Sunday, 27 April 2008

A Cancer Personality?

Amber Smithwhite sent me a copy of an article in this month's Mensa magazine, entitled: 'Is Life Really So Wonderful?" (Ghislaine Vaughan in Mensa, May 08)

Yes, it is - and it is to be hung onto and treasured for as long as it is given to us. But the comment on what may or not constitute 'a cancer personality' struck me with the force of truth.

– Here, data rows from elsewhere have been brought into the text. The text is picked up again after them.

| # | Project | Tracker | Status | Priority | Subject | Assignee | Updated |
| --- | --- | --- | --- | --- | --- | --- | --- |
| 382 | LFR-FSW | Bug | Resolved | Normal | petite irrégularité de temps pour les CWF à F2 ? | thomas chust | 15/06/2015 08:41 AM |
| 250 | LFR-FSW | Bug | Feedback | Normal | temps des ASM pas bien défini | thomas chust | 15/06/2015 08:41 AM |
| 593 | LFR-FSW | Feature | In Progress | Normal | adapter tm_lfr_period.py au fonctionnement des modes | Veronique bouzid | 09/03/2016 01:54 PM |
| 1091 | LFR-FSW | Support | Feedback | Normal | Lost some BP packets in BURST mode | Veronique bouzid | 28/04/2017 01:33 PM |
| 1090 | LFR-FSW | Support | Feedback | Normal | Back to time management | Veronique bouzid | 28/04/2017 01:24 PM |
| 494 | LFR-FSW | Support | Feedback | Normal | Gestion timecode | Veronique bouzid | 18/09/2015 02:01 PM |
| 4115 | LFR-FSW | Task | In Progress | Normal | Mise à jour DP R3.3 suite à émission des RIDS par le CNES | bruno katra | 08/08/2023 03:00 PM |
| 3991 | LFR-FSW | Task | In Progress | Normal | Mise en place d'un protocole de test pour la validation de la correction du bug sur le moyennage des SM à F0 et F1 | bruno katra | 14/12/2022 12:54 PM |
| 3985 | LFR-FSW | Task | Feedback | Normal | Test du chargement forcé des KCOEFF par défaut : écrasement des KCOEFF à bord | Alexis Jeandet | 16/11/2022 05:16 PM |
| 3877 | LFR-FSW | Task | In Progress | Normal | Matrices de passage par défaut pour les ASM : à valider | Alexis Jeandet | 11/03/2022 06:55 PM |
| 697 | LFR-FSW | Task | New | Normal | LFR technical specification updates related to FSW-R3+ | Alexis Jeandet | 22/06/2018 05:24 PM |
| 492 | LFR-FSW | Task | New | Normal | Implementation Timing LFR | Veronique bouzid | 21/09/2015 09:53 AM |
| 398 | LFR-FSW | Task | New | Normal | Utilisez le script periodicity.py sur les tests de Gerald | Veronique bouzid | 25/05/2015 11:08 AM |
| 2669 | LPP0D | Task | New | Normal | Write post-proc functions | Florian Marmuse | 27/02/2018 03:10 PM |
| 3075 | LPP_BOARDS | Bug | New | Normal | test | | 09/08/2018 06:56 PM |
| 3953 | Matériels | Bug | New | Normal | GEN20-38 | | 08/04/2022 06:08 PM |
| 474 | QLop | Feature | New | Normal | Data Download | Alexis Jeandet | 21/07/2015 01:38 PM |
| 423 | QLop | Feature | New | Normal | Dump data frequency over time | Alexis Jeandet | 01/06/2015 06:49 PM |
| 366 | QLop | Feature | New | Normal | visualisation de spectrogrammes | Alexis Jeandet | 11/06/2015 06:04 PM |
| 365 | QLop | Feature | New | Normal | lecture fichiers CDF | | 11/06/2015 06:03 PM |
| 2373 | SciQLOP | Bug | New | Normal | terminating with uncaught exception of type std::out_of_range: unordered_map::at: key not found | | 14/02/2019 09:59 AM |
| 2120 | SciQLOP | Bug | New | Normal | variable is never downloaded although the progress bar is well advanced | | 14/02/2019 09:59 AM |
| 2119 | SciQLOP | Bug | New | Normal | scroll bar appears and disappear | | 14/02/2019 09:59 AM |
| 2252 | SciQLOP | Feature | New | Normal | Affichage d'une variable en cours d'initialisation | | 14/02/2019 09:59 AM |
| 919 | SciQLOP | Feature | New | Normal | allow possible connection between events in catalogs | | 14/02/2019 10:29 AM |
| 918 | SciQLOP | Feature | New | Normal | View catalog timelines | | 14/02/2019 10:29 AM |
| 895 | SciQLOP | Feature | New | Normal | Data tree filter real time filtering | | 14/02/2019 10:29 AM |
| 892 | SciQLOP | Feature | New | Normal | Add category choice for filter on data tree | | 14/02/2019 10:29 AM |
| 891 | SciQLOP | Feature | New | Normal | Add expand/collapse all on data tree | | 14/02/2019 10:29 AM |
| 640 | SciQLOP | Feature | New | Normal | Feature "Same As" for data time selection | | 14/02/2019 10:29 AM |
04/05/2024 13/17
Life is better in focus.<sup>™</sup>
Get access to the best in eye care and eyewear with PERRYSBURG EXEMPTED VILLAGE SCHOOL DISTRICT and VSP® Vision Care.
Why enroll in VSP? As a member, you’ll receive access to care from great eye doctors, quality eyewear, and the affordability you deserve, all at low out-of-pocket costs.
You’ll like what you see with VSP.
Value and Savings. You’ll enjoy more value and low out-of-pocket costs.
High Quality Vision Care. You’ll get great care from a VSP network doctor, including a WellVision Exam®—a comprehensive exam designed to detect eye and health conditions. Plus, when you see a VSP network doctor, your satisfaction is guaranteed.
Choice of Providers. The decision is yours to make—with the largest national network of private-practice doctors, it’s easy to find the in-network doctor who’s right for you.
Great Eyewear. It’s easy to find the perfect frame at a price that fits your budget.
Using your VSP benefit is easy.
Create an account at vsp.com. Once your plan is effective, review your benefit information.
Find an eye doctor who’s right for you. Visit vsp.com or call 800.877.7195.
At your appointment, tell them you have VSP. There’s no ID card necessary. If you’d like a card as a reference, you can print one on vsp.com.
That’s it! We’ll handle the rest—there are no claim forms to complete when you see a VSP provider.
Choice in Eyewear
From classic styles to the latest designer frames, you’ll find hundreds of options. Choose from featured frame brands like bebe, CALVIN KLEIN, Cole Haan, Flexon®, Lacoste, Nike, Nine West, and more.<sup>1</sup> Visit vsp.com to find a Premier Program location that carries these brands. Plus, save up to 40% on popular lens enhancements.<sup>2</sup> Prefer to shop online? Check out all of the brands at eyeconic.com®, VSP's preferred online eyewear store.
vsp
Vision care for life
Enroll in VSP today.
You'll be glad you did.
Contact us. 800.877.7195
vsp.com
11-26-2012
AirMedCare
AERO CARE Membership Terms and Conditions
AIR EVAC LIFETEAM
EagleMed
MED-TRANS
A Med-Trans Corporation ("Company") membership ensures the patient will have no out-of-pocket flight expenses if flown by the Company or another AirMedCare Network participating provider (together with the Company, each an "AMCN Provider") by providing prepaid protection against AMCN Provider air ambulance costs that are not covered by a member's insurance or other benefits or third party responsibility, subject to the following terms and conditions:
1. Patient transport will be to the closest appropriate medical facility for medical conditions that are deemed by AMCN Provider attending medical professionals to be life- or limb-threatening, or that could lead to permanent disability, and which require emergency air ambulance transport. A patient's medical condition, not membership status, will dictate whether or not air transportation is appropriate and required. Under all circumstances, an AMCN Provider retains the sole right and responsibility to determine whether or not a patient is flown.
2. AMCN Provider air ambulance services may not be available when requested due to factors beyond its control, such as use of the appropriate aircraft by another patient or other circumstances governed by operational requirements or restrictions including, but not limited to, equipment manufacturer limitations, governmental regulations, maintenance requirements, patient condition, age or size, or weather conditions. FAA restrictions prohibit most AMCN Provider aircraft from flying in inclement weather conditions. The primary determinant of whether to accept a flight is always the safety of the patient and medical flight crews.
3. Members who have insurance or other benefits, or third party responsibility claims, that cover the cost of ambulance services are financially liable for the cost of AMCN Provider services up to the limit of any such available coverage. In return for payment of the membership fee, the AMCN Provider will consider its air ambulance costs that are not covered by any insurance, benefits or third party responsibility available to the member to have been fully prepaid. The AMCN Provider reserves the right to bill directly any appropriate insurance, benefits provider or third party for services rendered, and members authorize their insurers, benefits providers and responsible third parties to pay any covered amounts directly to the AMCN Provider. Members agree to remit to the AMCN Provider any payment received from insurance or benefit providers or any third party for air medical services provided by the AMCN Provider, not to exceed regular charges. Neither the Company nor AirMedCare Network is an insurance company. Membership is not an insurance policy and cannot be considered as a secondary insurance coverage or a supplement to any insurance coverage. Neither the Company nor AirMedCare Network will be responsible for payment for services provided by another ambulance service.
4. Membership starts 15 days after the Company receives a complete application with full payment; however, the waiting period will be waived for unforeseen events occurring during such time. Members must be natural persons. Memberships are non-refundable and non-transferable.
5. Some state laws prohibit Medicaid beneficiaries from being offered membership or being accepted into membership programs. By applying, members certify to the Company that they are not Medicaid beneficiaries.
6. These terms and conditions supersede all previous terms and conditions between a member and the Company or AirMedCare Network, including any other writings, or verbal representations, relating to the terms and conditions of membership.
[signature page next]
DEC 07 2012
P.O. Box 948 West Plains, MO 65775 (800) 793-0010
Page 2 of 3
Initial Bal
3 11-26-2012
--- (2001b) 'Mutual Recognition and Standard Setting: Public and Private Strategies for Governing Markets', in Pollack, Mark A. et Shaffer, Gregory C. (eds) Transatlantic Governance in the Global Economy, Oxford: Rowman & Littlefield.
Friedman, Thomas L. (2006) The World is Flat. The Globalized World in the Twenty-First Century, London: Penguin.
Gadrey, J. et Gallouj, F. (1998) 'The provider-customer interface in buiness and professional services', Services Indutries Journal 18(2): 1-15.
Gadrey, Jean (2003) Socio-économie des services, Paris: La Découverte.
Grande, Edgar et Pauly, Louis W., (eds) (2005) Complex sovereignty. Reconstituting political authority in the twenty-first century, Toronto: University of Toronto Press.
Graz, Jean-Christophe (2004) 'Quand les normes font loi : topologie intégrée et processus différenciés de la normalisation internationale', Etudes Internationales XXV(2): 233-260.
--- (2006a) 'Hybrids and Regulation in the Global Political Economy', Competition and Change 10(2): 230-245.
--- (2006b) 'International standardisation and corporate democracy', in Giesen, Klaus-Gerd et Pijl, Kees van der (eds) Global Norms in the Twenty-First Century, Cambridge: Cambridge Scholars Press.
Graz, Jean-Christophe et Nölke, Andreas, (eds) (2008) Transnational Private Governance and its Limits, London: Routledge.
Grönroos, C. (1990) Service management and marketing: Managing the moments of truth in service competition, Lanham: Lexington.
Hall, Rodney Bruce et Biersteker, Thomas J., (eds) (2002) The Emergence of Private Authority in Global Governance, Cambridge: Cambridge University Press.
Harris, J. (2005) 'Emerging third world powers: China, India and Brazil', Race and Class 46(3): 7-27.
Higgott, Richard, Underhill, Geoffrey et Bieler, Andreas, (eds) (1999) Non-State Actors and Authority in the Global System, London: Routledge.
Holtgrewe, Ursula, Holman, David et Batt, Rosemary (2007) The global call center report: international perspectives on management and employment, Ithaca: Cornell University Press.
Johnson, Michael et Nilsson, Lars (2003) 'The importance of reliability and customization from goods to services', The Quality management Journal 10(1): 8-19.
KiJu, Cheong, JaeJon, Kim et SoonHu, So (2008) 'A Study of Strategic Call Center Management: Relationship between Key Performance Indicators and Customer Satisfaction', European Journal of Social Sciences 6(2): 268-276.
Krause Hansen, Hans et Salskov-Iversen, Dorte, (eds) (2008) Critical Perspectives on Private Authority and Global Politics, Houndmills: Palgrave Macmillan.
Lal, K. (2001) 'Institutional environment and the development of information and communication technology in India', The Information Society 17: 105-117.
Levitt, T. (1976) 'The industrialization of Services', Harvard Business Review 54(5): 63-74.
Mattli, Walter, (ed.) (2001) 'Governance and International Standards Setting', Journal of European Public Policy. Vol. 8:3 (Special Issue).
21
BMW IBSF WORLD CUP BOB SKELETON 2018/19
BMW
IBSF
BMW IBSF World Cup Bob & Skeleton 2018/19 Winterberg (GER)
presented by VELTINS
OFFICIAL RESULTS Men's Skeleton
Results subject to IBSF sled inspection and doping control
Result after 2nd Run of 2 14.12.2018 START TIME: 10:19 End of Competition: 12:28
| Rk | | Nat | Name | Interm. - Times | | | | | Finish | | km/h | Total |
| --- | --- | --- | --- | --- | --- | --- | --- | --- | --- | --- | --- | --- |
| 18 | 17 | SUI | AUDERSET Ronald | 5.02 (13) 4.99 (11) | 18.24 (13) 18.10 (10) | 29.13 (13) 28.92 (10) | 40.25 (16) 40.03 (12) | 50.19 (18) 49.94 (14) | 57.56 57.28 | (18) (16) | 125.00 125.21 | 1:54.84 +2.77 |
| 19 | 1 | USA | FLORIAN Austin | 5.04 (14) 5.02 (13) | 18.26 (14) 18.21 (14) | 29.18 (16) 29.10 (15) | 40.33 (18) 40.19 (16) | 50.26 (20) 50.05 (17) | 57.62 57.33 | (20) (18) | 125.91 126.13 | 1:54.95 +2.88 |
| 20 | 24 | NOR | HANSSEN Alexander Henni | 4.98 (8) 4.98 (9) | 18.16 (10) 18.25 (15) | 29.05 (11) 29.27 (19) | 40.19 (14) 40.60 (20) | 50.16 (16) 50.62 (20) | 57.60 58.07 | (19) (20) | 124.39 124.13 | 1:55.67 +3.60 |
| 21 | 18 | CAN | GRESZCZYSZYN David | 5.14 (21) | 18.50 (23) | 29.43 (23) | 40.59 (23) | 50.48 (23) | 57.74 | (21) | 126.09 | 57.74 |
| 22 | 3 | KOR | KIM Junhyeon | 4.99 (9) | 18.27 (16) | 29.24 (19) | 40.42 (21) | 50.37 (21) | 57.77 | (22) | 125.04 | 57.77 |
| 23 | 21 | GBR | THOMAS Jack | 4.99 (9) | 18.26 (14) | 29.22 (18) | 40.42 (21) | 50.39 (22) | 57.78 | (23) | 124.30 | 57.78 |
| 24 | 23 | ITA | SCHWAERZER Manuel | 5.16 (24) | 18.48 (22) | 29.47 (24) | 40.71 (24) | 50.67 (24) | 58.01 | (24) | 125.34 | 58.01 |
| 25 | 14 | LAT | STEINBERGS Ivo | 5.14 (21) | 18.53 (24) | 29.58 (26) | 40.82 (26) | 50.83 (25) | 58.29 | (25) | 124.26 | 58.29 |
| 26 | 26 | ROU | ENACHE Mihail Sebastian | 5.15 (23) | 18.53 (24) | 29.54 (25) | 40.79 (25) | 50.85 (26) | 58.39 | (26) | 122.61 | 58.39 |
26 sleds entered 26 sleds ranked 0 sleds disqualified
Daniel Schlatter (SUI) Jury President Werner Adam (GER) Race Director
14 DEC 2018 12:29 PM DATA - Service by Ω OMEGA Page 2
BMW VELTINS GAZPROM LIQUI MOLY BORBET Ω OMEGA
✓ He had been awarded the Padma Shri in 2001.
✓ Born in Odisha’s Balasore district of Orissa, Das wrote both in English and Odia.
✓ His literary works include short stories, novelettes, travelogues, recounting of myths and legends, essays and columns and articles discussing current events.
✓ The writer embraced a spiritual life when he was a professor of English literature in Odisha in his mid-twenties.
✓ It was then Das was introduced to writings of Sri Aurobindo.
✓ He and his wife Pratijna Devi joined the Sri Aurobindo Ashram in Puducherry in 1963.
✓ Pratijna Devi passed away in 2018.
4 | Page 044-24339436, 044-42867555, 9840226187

Ghislaine Vaughan writes: "I once read a book about cancer in which the author, Bernie Siegel, a surgeon with many years' experience of talking to, operating on and generally supporting people with the disease, had come to the conclusion that people who get cancer have a certain type of personality. He even went so far as to suggest that you could tell whether someone was a likely candidate for cancer by asking them the following question, which he had found to be the bottom line: "If a friend asked you a favour and you didn't want to do it, would you do it anyway?" Apparently, if you say 'yes' to this question, you are far more likely to develop cancer than if you say 'no'.
It became clear from this idea that those with a cancer personality are in general far more likely to give up their own wishes in favour of those of somebody else. Bernie Siegel gives many examples of how his patients recovered or had long periods of remission when they were encouraged to pursue their dreams and aspirations, including one young man whose prognosis was bleak until he began playing the violin. He had always wanted to study music but had been pushed into a career as a lawyer by his family. As soon as he gave up law in favour of the violin, he got better."

All of which strengthens my resolve to keep up my studies in singing and piano and take my music diploma next year. I got ninety three percent in my last theory assignment, which was a boost to the morale in a week when I had an abnormal (well, 'borderline') smear result. I now have to have something called a colcoscopy - ironical, really, since the reason for putting off the smear test for so long, while I was undergoing treatment for breast cancer, was that I thought I really couldn't cope with any more humiliating poking and prodding. Well, now I think I can. And I will. Because it is worth it - it is. It's a wonderful life.